Extract:
Study procedures were approved by the Institutional Review Board of Seoul National University Hospital, Seoul, Korea (no. H-1209-098-428), and was carried out in accordance with the Helsinki Declaration of 1975, as revised in 2008.

Participants

After a full explanation of the study, all subject provided written informed consent to participate. Patients who met the following inclusion criteria were invited to participate in the study: 1) patients had to meet Diagnostic and Statistical Manual of Mental Disorders, Fourth Edition (DSM-IV) criteria for schizophrenia; 2) patients were required to have a total score of ≤80 in the Positive and Negative Syndrome Scale (PANSS) and no items with a score >4 on the positive subscale of the PANSS; 3) patients had to have maintained on their treatment regimen without change for at least 12 weeks prior to the study; 4) patients in non-TRS group had to have received first-line antipsychotic drugs to have no history of being refractory to first-line antipsychotic drugs or being given clozapine; 5) patients in TRS group had to have received clozapine with a history of non-response to at least two different first-line antipsychotics [30]; and 6) twelve healthy subjects (HC group) matched on age and sex were enrolled after the assessment of previous or current history of psychiatric illness by using the Structured Clinical Interview for DSM-IV Axis I Disorders, Non-Patient edition [31]. We also excluded participants with history of drug abuse or dependence. Clinical measures were assessed using the PANSS and the total antipsychotic dose was calculated using the chlorpromazine equivalent method [32,33].

Work to complete:
1 - Update the study methods passage, starting with "Study procedures were" and going on through "revised in 2008.", so that "Helsinki Declaration" is changed to "Declaration of Helsinki".
2 - According to the study methods passage, which method was used to calculate the total antipsychotic dose?

Raw data:
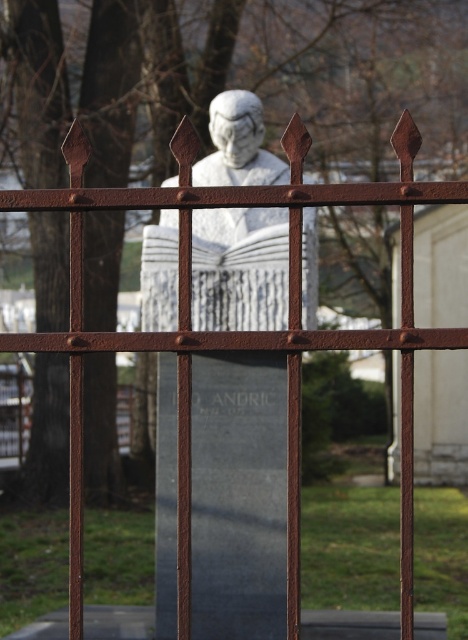
Does white marble bust at center appear over white marble statue at center?

No.

Does point (225, 150) lie in front of point (272, 170)?

No, it is not.

Does point (265, 328) come behind point (276, 301)?

That is False.

This screenshot has height=640, width=468. I want to click on white marble bust at center, so click(x=239, y=497).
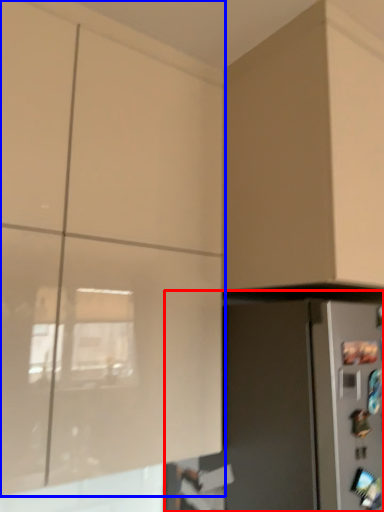
Question: Which of the following is the farthest to the observer, appliance (highlighted by a red box) or cabinetry (highlighted by a blue box)?

Choices:
 (A) appliance
 (B) cabinetry

Answer: (A)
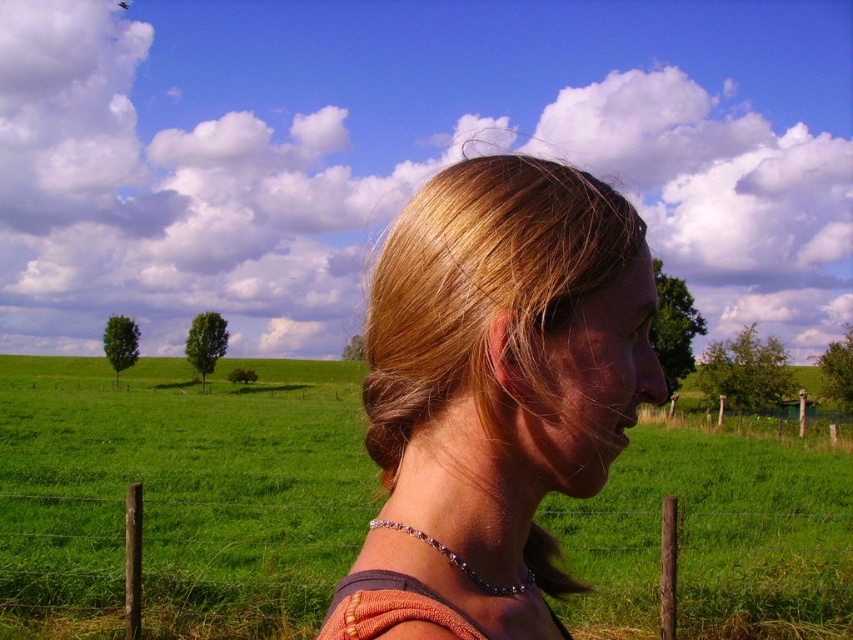
Between blonde hair at center and wooden post at lower right, which one is positioned higher?

Positioned higher is blonde hair at center.

Between blonde hair at center and wooden post at lower right, which one appears on the right side from the viewer's perspective?

Positioned to the right is wooden post at lower right.

What are the coordinates of `blonde hair at center` in the screenshot? It's located at point(498,380).

Where is `blonde hair at center`? The image size is (853, 640). blonde hair at center is located at coordinates (498, 380).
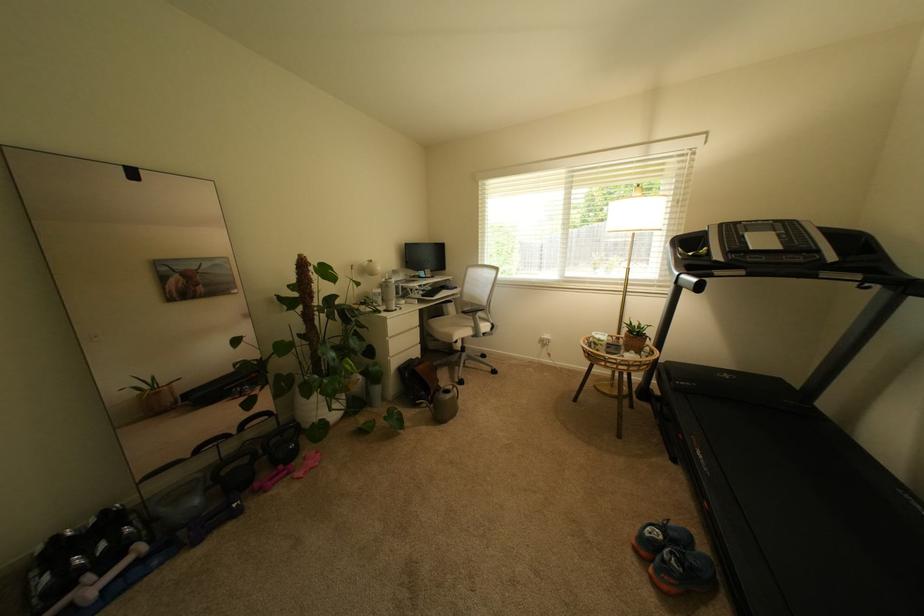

Task-by-task outputs:
1 -
Study procedures were approved by the Institutional Review Board of Seoul National University Hospital, Seoul, Korea (no. H-1209-098-428), and was carried out in accordance with the Declaration of Helsinki of 1975, as revised in 2008.

2 - The chlorpromazine equivalent method.